No puedo evitar aquellos años cuando yo era niño y a pasear con mis padres. Con el cariño que siempre me mostraron, a cada rato me reñían porque – el niño que fui – dejaba cualquier antojo comestible con tal de que me compraran un libro. Aquello fue una constante en mí.

Puedo evocar libros de cabecera, entre ellos Corazón, El principito, los cuentos de los hermanos Grimm y los de Hans Christian Andersen. A la lista se sumaron novelas de aventuras de Emilio Salgari, Alejandro Dumas, Mark Twain, James Fenymoore Cooper, Lancelyn Green y otros. Indispensable para mi hijos y nietos, aun para mí, el Oros Viejos y Había una vez de Herminio Almendros, y Flor de Leyendas de Alejandro Casona.

Aquellos libros, y muchos más, me hicieron soñar y ver el lado mejor de la existencia; creer con firmeza que tarde o temprano el bien triunfa sobre el mal, pese a que la bondad a veces aparenta andar sin apuro.

Aparte de los que ya enumeré, hubo uno que me marcó para siempre. Lo escribió un compatriota mío, tuyo, de ustedes en el frío otoño neoyorquino de 1889. Lo hizo – asombrosamente – mientras pasaba años de agonía por la Patria, lejanía de sus seres queridos y, por si fuese poco, las incomprensiones de algunos que pensaban como él. Así es la vida; matizada e imposible de concebir en blanco y negro circunscrita en lo absoluto.

A lo que hoy llamamos libro y lo hacemos con toda la dignidad que merece, apareció primero en cuatro números a modo de revista para niños: para los niños y las niñas de América, porque aquel coterráneo nuestro concebía a las tierras de América y el Caribe como una enorme patria. Y así lo demostró en muchas historias de La Edad de Oro, como se titula aquella publicación.

Un día de 1962 llegó uno de mis tíos con un ejemplar de La Edad de Oro. El libro era parte de los primeros frutos editoriales de la Imprenta Nacional de Cuba. Desde que llegó a mis manos comencé a leerlo con la voracidad que mis padres hubieran preferido que me despertaran las golosinas.
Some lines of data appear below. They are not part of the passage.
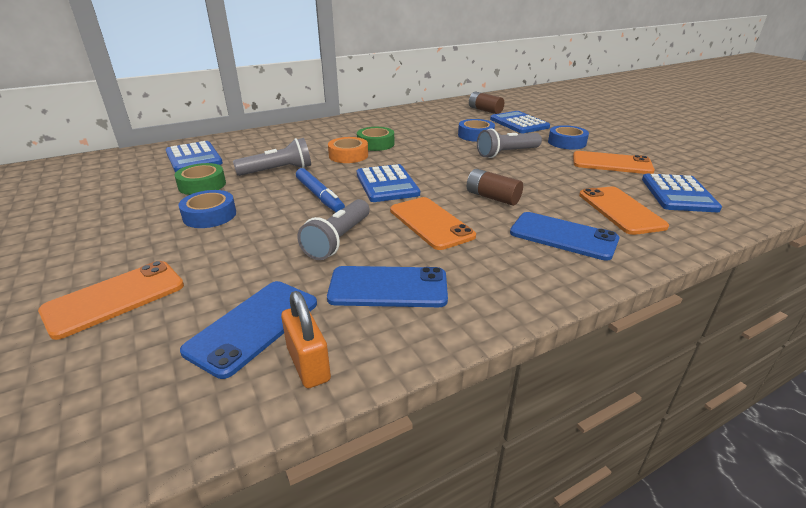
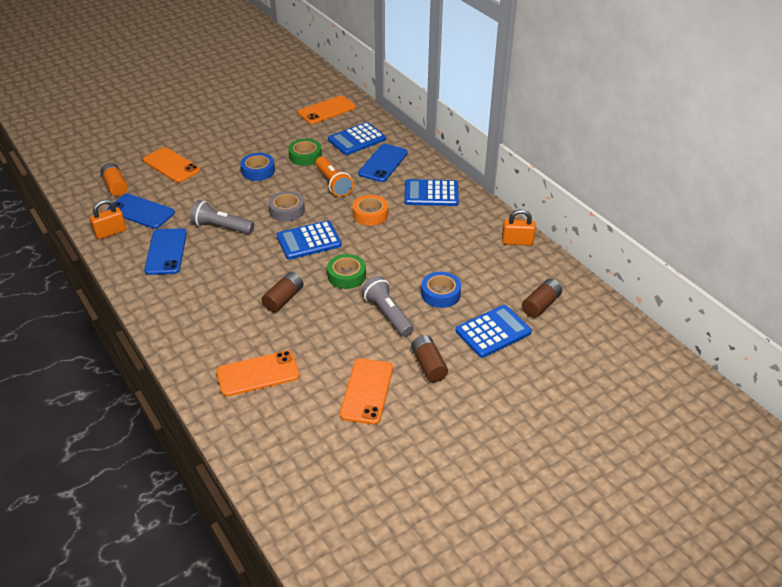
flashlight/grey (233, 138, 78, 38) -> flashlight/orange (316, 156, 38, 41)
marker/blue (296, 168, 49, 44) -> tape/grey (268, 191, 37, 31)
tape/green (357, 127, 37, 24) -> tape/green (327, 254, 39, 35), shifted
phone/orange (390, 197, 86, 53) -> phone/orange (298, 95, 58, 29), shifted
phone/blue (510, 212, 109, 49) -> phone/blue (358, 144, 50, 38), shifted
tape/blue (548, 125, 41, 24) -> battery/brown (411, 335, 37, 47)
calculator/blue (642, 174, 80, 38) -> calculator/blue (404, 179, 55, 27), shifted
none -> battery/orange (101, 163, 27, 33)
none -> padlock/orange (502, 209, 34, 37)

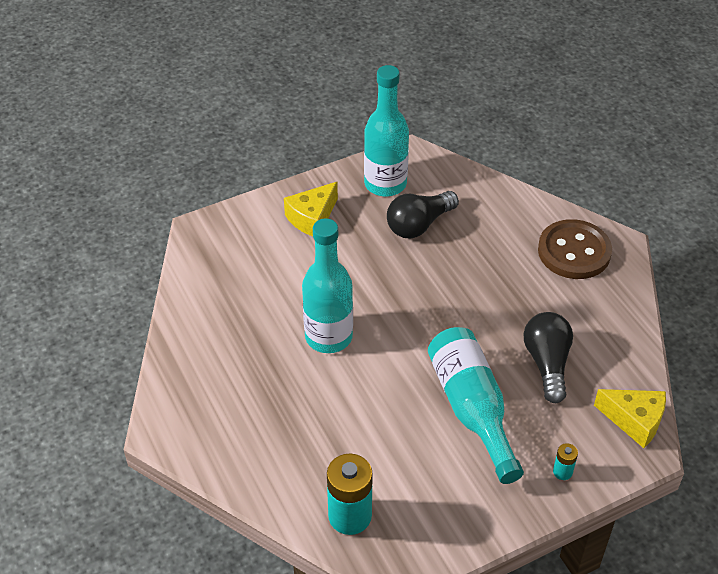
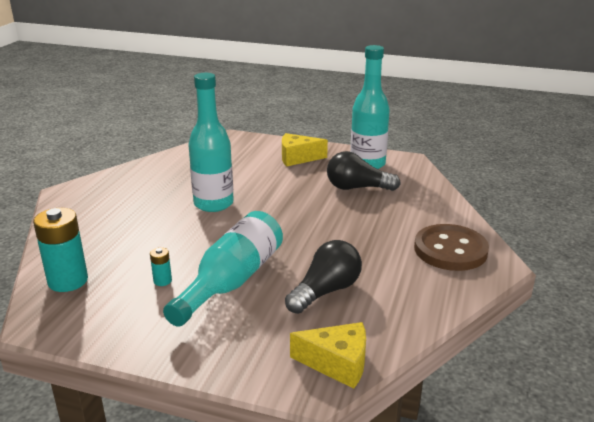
battery/turquoise (553, 443, 25, 37) -> battery/turquoise (150, 247, 22, 39), shifted
cheese/yellow (594, 389, 72, 59) -> cheese/yellow (290, 322, 76, 67), 60 degrees counterclockwise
A sesenta y un años de aquel acontecimiento, esa obra de José Martí continúa ejerciendo su influencia en mi persona. Su lectura me dejó marcado para siempre. Con aquel libro conocí de principios que son válidos para cualquier época. En sus páginas, el Apóstol ilustra acerca de la verdad, la honradez, la sinceridad, el amor, la humildad como parte de lo que debe de caracterizar a un ser humano.
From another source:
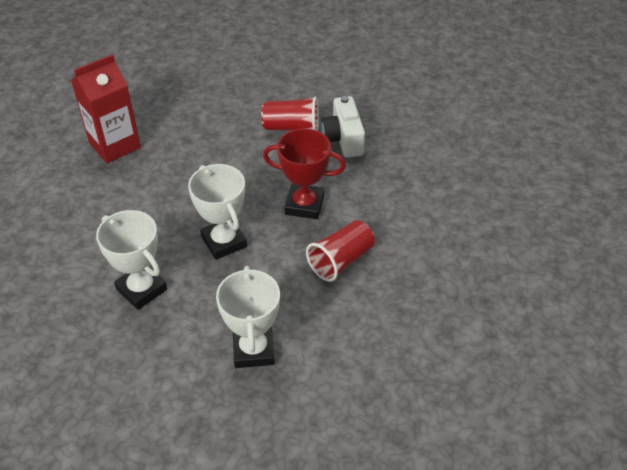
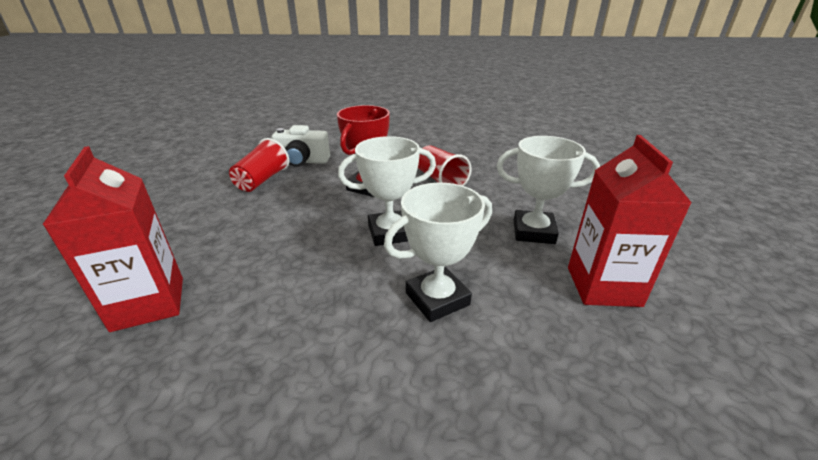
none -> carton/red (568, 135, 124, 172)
Muchas de sus lecturas constituyen fuentes de cultura, como “Músicos, poetas y pintores”, “Las ruinas indias”, “Un paseo por la tierra de los anamitas” y “La historia del hombre contada por sus casas”. Con el cuento chino “Los dos ruiseñores” Martí me enseñó que nada mejor como lo natural, aunque los artificios seduzcan.

El relato “Tres héroes” me enseñó a entender y amar la historia latinoamericana, así como lo esencial de la condición humana, caracterizada por la honradez al decir lo que se piensa. Esa obra es una lección de historia, humanismo y compromiso.
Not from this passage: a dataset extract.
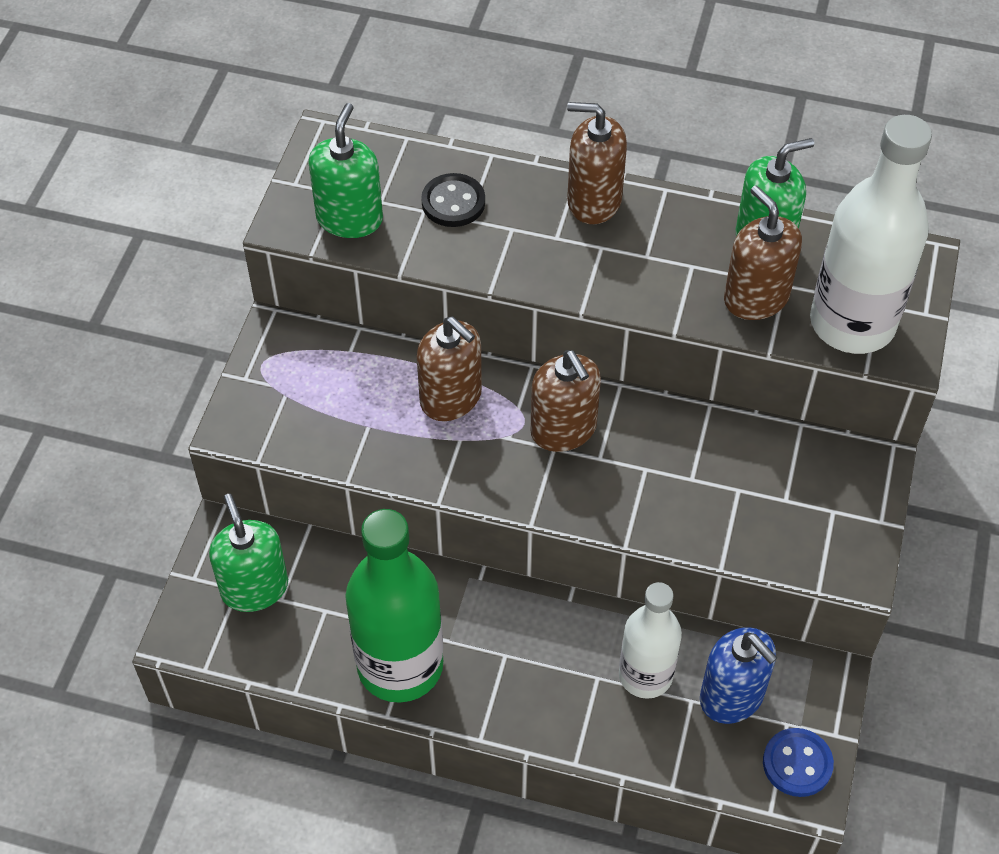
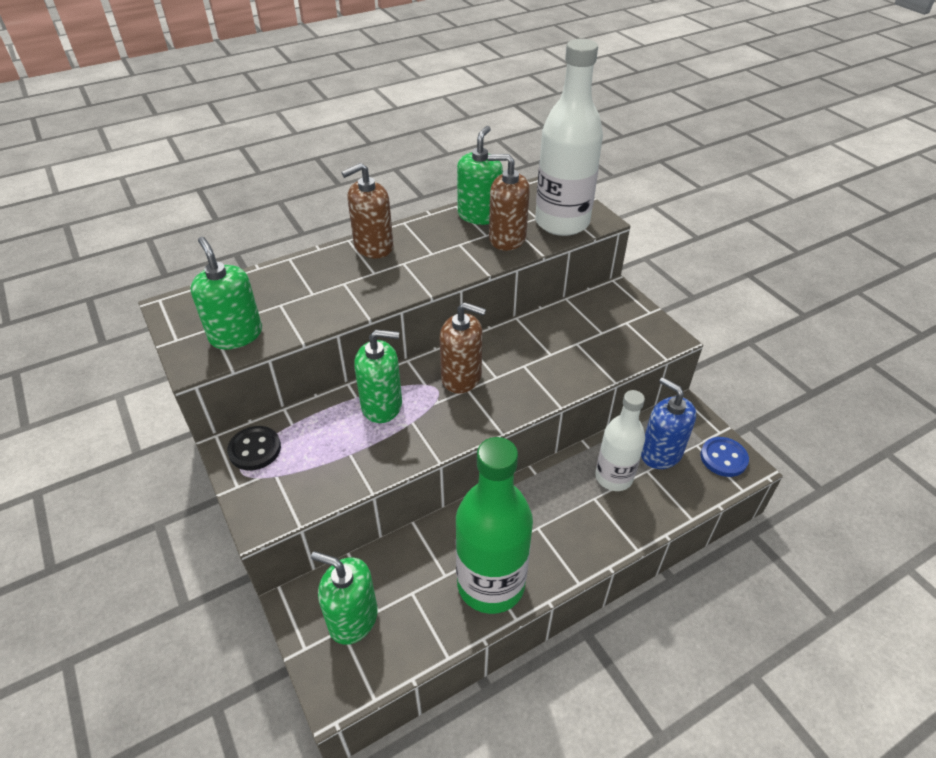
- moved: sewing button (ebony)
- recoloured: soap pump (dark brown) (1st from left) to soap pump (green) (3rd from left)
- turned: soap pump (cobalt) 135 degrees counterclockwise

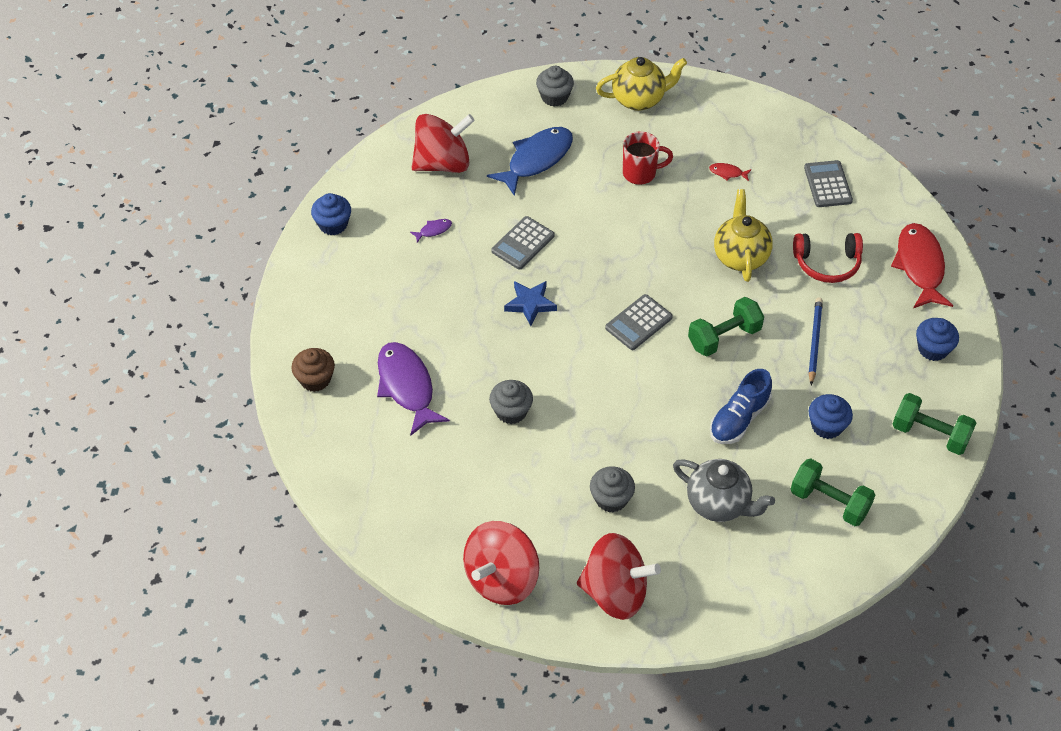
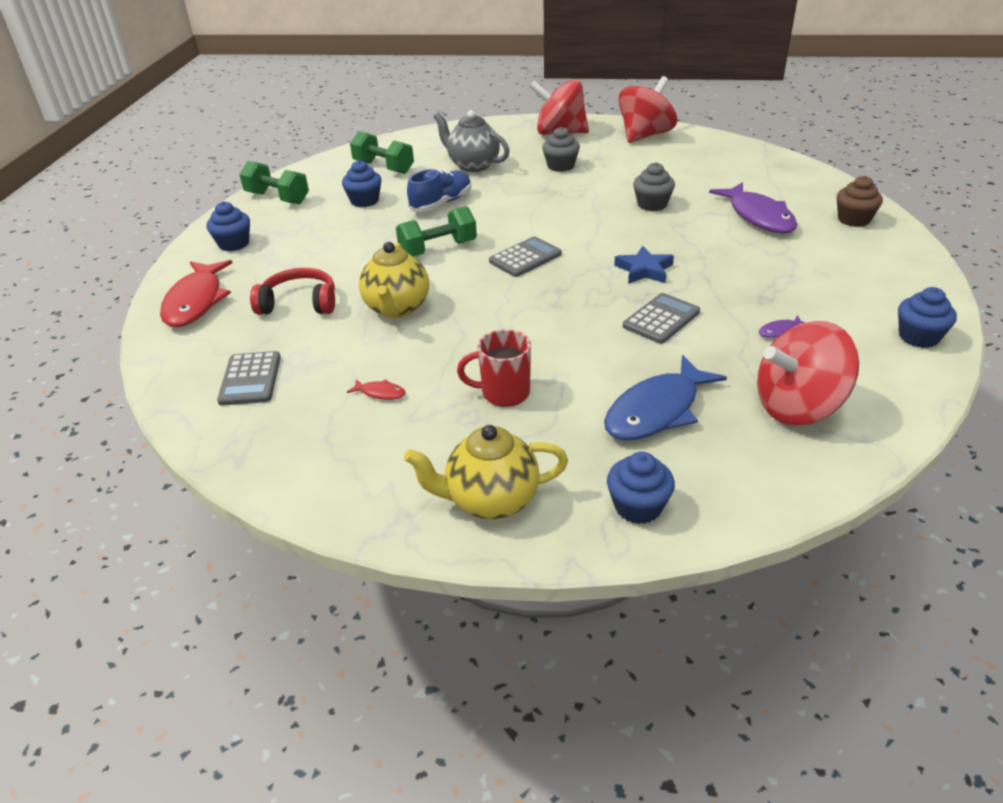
- removed: pencil (cobalt)
- recoloured: fairy cake (gray) (2nd from left) to fairy cake (cobalt) (3rd from left)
En estos días que Cienfuegos celebra la fiesta de los libros – la mejor de todas las fiestas posibles -, invito a papás, mamás, abuelitos, abuelitas y a todos los que saben querer, como saben hacerlo los niños y las niñas, para que obsequien y “se obsequien a sí mismos” al menos con un libro.

El libro es golosina incomparable, cuyo poder nutritivo y placentero nos dura la vida entera.